In this article I'll try to explain what is a circuit breaker pattern.
Fail-fast system
a fail-fast system is one that immediately reports at its interface any condition that is likely to indicate a failure. - Wikipedia
So if a part/parts of a system fails, a fail-fast system will know this and it will stop operating in the normal way it usually does. If something fails, a fail-fast system can behave in a way that is defined for some failure, like a fallback when something goes wrong. A fail-fast system often checks a system's state at various intervals. So failures can be detected early.
A wise saying in system design is
If a system fails, then let it fail fast and fail in a safe state.
Fault-tolerant system
Fault tolerance is the property that enables a system to continue operating properly in the event of the failure of some of its components. - Wikipedia
If you are at this point can you relate a fail-fast system with a fault-tolerant system?
Well, a fault-tolerant system will continue operating properly rather than crashing or stopping serving requests if some components do not work or fail. So it means, a fault-tolerant system can detect a failure and when that occurs it knows what to do which is like the fail-fast system.
So, a fault-tolerant system has the property of a fail-fast system that monitors the system's state, and when some failures occur it can detect the failures. And, when the system detects the failures, it does not stop operating. Rather it behaves that is specifically designed for the failure events like fallback behavior in the event of failure.
And this is what a circuit-breaker is.
Circuit Breaker
A circuit is a path through which electricity moves. A circuit breaker is a component in the circuit that monitors the amount of electricity.

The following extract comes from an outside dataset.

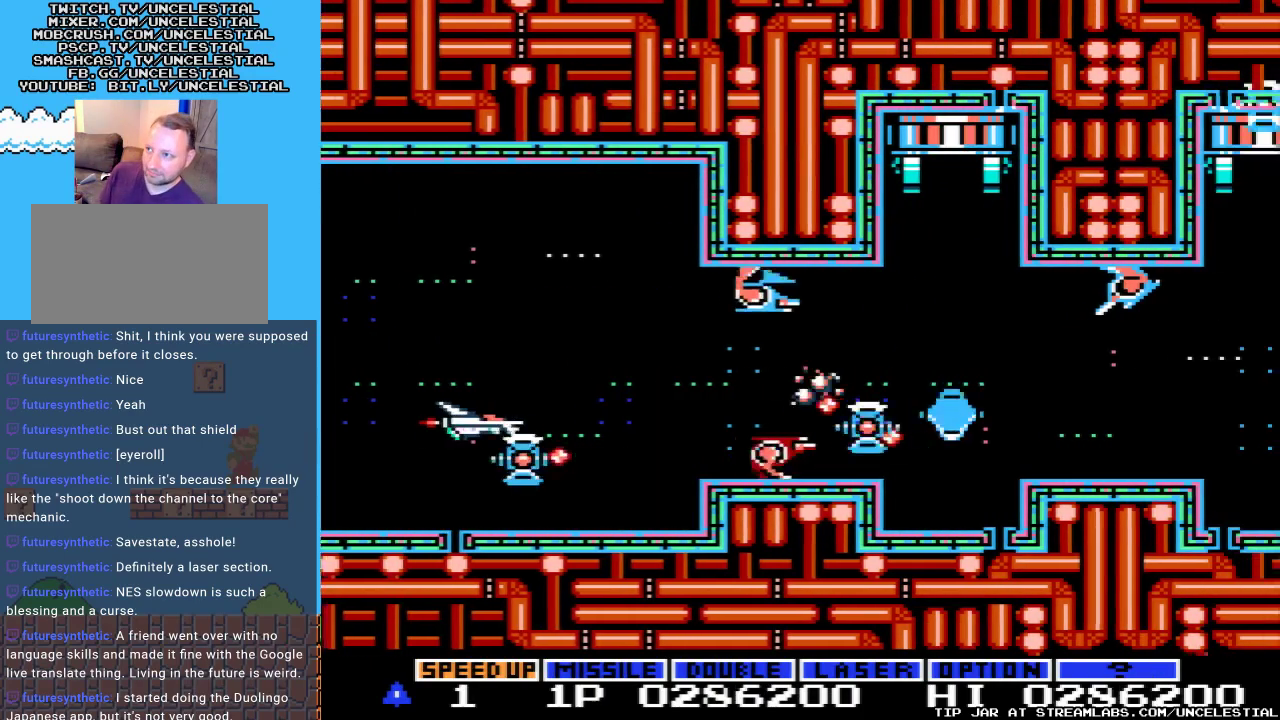
{"buttons": ["A", "DPAD_UP"], "events": [[100, "DPAD_UP", "down"], [200, "DPAD_LEFT", "up"]]}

You probably saw this in your house.
This is a circuit breaker. If the electricity in the circuit is more than the threshold amount it breaks the circuit and makes the circuit open. So, no electricity can pass the circuit and the extra electricity cannot harm the electrical components.
Circuit breaker pattern
The circuit breaker is a very popular pattern for making a system resilient and fault-tolerant. In the microservice world, one service can depend on many services. And as the microservices are deployed by separate teams, any service can experience downtime for any reason. Either maintenance is going on or the server/pods crashed etc. This downtime can cause a ripple effect on other services. In this article, I will describe the circuit breaker pattern and how to make a service resilient by introducing it.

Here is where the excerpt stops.